That 2002 BBCi Search impartiality problem in full
In my recent post on the BBC's Internet Blog about the development of the BBC's web search engine, I mentioned in passing that in 2002 the BBC was accused of artificially inflating the rankings of BBC content within the results. James Cridland picked up on it, reminding us that searching for 'Classic FM' used to bring back BBC Radio 3 in top spot.
The original draft of my blog post went into a little more detail about this 'technical glitch', citing one of James former employers Virgin Radio as another victim, but for space reasons it ended up on the blogging equivalent of the cutting room floor. I thought I would expand upon the point over here.
It was incredibly embarrassing for the team, and I think damaging to the BBC's web search project as a whole. The launch didn't go very smoothly at all in fact. About half-hour before the new homepage with the prominent search box was due to go live the BBC's site search stopped working due to the expiration of a software licence, the TV marketing campaign had to be pulled because of offensive parallels with domestic violence, and then the ranking controversy hit the trade press.
I think it was for that reason that a rather embattled BBC Press Office issued terse "It was a technical glitch" explanations - in fact I'm not sure that the BBC ever publicly elaborated on how it came about. Certainly there was no deliberate policy of matching BBC radio stations to their commercial counterparts and ranking them higher, although of course that was how it appeared outside of Mortimer Street where we were based, but it did happen because of a 'feature', and not because of a 'bug'.
I used to talk a lot about the taxonomy under-pinning the 'best links' system behind BBC Search. It was called Bromsgrove, named after the place where our fictional target user persona lived, and it was populated initially to work over BBC content only. It mapped URLs against a tree of concepts and keywords. If you typed in 'eastenders', the software looked for a node called 'eastenders' and returned the links it found there as the top results.
Bromsgrove allowed the team to set up synonyms for search terms, and cope with people entering URLs and queries with poor spelling.
It also had a very smart piece of functionality which was called 'walking up the taxonomy tree'. If it matched a node, but the node had no URLs attached to it, Bromsgrove would 'walk up' to the parent node, and see if there were any URLs attached there.
This worked brilliantly, and looked very, very clever on the front-end. So, in 2001 on the BBC's site search, if you searched for 'Seth Johnson', Bromsgrove found the 'Seth Johnson' node, saw there was no URL, walked up the tree and found 'Derby County'. The results returned would then have a best link to BBC Sport's coverage of Derby County at #1. It gave the impression to the user that the search engine understood that Seth Johnson was a Derby County player, and also was probably the best result given the quality of some of the site search results at the time.

▸ Entries shown
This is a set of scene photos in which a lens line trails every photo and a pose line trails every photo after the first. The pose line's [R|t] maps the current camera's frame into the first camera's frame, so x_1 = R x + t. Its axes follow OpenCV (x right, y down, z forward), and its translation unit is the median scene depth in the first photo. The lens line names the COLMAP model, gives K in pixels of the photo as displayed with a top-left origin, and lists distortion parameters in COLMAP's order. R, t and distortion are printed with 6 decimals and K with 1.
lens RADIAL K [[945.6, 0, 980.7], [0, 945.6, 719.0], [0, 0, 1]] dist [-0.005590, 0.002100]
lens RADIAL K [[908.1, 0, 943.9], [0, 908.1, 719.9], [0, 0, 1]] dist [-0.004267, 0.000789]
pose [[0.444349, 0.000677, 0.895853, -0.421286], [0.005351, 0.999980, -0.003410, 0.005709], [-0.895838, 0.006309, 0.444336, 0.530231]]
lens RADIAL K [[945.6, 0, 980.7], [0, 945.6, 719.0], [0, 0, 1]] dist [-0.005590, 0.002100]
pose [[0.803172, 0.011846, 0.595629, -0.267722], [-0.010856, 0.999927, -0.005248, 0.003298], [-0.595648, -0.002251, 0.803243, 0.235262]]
==
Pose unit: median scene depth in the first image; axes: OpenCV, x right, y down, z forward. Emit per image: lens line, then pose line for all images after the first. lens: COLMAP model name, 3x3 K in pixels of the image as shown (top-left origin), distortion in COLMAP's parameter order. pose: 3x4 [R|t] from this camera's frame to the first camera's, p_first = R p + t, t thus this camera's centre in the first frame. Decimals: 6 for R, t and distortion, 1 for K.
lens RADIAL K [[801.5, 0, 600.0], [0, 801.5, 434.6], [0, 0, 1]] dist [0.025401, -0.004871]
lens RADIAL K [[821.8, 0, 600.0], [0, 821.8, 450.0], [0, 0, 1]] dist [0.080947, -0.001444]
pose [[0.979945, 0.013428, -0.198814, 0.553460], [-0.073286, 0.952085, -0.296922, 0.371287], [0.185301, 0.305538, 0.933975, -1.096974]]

▸ Task instructions
Reproduce the part of the BBCi Search post above from "It also had" to "at the time.".

▸ Your response
It also had a very smart piece of functionality which was called 'walking up the taxonomy tree'. If it matched a node, but the node had no URLs attached to it, Bromsgrove would 'walk up' to the parent node, and see if there were any URLs attached there.
This worked brilliantly, and looked very, very clever on the front-end. So, in 2001 on the BBC's site search, if you searched for 'Seth Johnson', Bromsgrove found the 'Seth Johnson' node, saw there was no URL, walked up the tree and found 'Derby County'. The results returned would then have a best link to BBC Sport's coverage of Derby County at #1. It gave the impression to the user that the search engine understood that Seth Johnson was a Derby County player, and also was probably the best result given the quality of some of the site search results at the time.